Ahmed déménage mais reste à Sanliurfa. Un soir de mars 2016, deux hommes l’attaquent dans la rue. Ils tirent, le ratent. Il parvient à s’enfuir. Trois mois plus tard, alors qu’il monte dans la voiture d’un ami, il aperçoit par la fenêtre un pistolet. Trois coups partent, dont un qui lui détruit la mâchoire. Il sort de la voiture, se met à vomir du sang et s’écroule, inconscient.

De France, où il est arrivé légalement, il continue à discuter avec ses contacts à Raqqa et compte relancer son site. «Il faut juste que j’aie une bonne connexion internet, je ne sais pas comment ça marche ici.» Sa ville natale est toujours contrôlée par l’EI mais les Forces démocratiques syriennes, une alliance entre les combattants kurdes du YPG et des combattants arabes, s’en approchent. «La vie est devenue un enfer là-bas, les gens sont terrorisés. Je ne comprends pas la stratégie de la coalition internationale. Elle devrait s’appuyer sur les brigades de l’ASL, pas sur les Kurdes. La seule solution pour se débarrasser de l’EI est de soutenir les Arabes qui le détestent le plus et qui sont originaires de Raqqa, pas de larguer des bombes.» Il croit encore moins que le régime syrien interviendra. «Ils n’ont jamais frappé les bâtiments de l’EI alors qu’ils savent très bien où ils sont.

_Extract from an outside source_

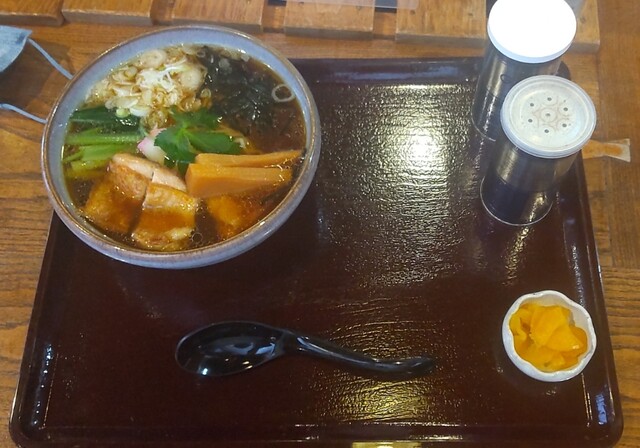
I want to click on wooden table, so click(x=20, y=236).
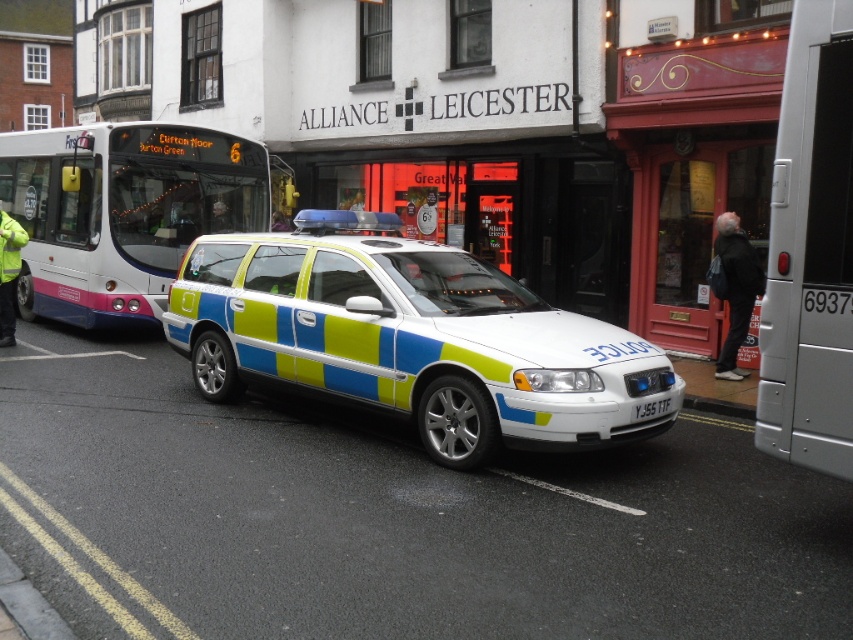
Is point (799, 180) positioned after point (16, 221)?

Ce n’est pas une question de moyens : ils n’ont eu aucun mal à larguer des dizaines de barils d’explosifs chaque jour sur Alep pendant des mois. L’existence même de l’EI sert le régime. Il l’utilise pour raconter que tous ses opposants sont des terroristes. C’est n’importe quoi.»

Ahmed sait que son exil, en France ou ailleurs, durera. L’EI tient encore une large partie de l’Est syrien. Le régime et ses alliés sont sortis renforcés de la reprise d’Alep. «Tant qu’ils sont là, je ne peux pas rentrer chez moi. Peu importe lequel des deux m’attrape, le résultat sera le même : la torture à mort.»